In a particularly vivid vignette from the time before he finally sought help, Springsteen writes:
My depression comes out like an oil spill in every beautiful green canal of my well-planned and controlled life. Its black sludge threatens to consume every last part of my life.
Even Springsteen's favorite books reflect this dark undertone of life. But on his BBC Desert Island Discs a look he expressed very clearly about his experience of depression and his improved coping mechanisms. He shows:
I've developed some skills that help me deal with it, but still – it's a powerful, powerful thing that comes from things that remain inexplicable to me.

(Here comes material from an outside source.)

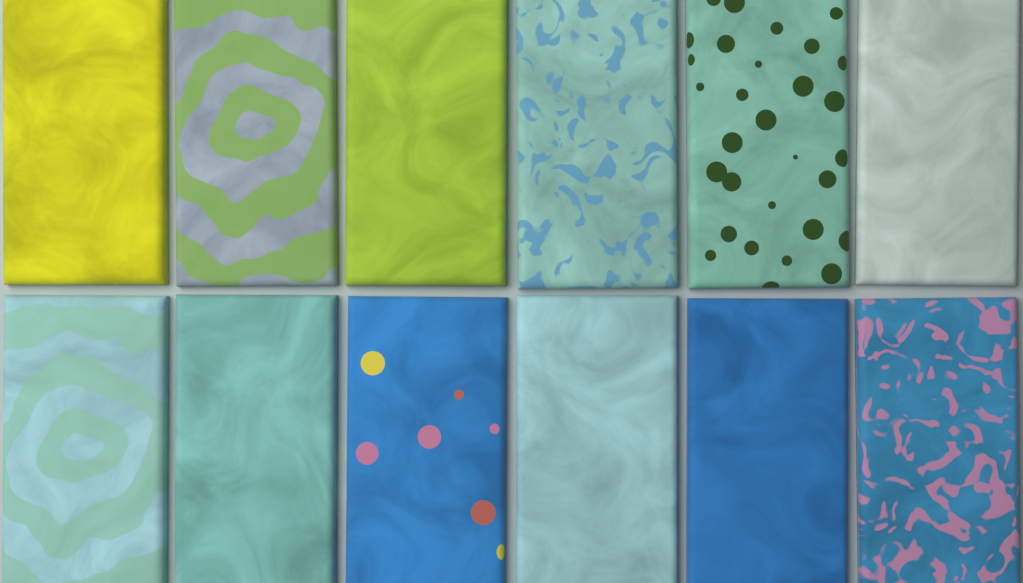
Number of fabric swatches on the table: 12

After realizing that a large part of it is pure biochemistry, so it can be largely saved by biochemical intervention, he looks at the psychological skills that helped him to temper the attack and offers a Buddhist-like strategy for the irresistible presence and flow of experience on its own terms, combined with a gentle admonition against the trap of projecting suspicion:
Just naming it [helps]… What most people tend to do is, when they're upset, the first thing you want to do is say the reason why you feel that way: “I'm upset because…” and you'll pass that on to someone else “…because Johnny said this to me,” or “this happened.” And, sometimes, that's true. But most of the time, you're just looking to name something that's not particularly well-known and if you name it wrong, it just makes everything worse.
So my “skill” is kind of like, “Okay, it's not this, it's not that—it's just that. this. This is something to come; and it's something that goes away – and maybe something I'll have to live with for a while.”
But if you can accept it and you can be a little more comfortable with it, it usually shortens its length.
Complete with Click it – a touching short film about depression and what it takes to recover from it – and Tim Ferriss about how he survived his suicidal depression, then re-examines Robert Burton's centuries-old alve for melancholy and two centuries of beloved writers – including Keats, Whitman, Hansberry, Carson, and Thoreauest antidote – in anti-depression.